▶ _Work instructions_
All records are to be reproduced verbatim, with images omitted.

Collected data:
———

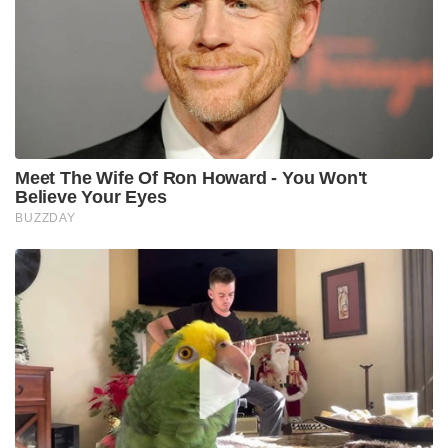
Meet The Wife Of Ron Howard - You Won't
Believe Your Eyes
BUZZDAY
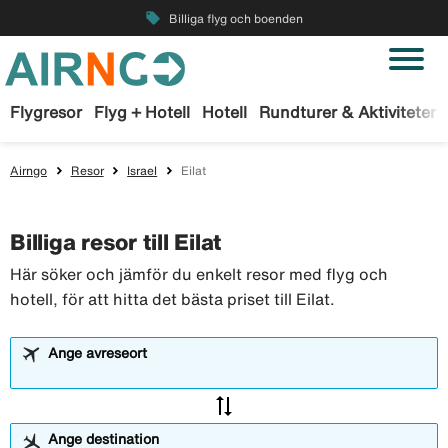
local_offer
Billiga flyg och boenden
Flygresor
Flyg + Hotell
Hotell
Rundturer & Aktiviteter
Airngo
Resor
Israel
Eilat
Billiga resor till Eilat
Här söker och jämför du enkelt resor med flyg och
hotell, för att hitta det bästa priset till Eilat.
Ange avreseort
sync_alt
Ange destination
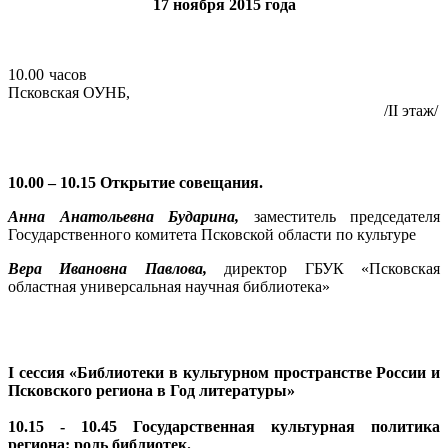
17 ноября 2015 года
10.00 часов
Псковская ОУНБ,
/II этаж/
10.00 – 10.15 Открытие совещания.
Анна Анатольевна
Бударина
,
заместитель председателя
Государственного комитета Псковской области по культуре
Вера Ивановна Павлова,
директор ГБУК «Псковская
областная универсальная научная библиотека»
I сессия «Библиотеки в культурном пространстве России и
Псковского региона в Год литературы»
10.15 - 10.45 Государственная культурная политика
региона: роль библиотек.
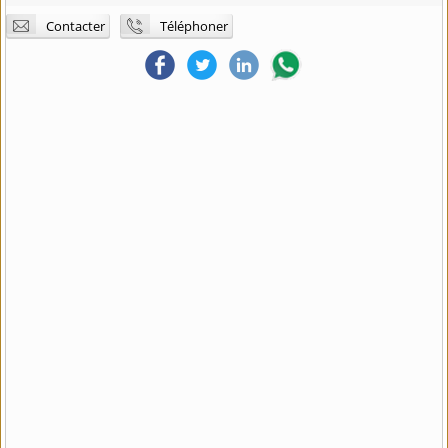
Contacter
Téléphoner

———

▶ _Answer box_
Meet The Wife Of Ron Howard - You Won't
Believe Your Eyes
BUZZDAY
local_offer
Billiga flyg och boenden
Flygresor
Flyg + Hotell
Hotell
Rundturer & Aktiviteter
Airngo
Resor
Israel
Eilat
Billiga resor till Eilat
Här söker och jämför du enkelt resor med flyg och
hotell, för att hitta det bästa priset till Eilat.
Ange avreseort
sync_alt
Ange destination
17 ноября 2015 года
10.00 часов
Псковская ОУНБ,
/II этаж/
10.00 – 10.15 Открытие совещания.
Анна Анатольевна
Бударина
,
заместитель председателя
Государственного комитета Псковской области по культуре
Вера Ивановна Павлова,
директор ГБУК «Псковская
областная универсальная научная библиотека»
I сессия «Библиотеки в культурном пространстве России и
Псковского региона в Год литературы»
10.15 - 10.45 Государственная культурная политика
региона: роль библиотек.
Contacter
Téléphoner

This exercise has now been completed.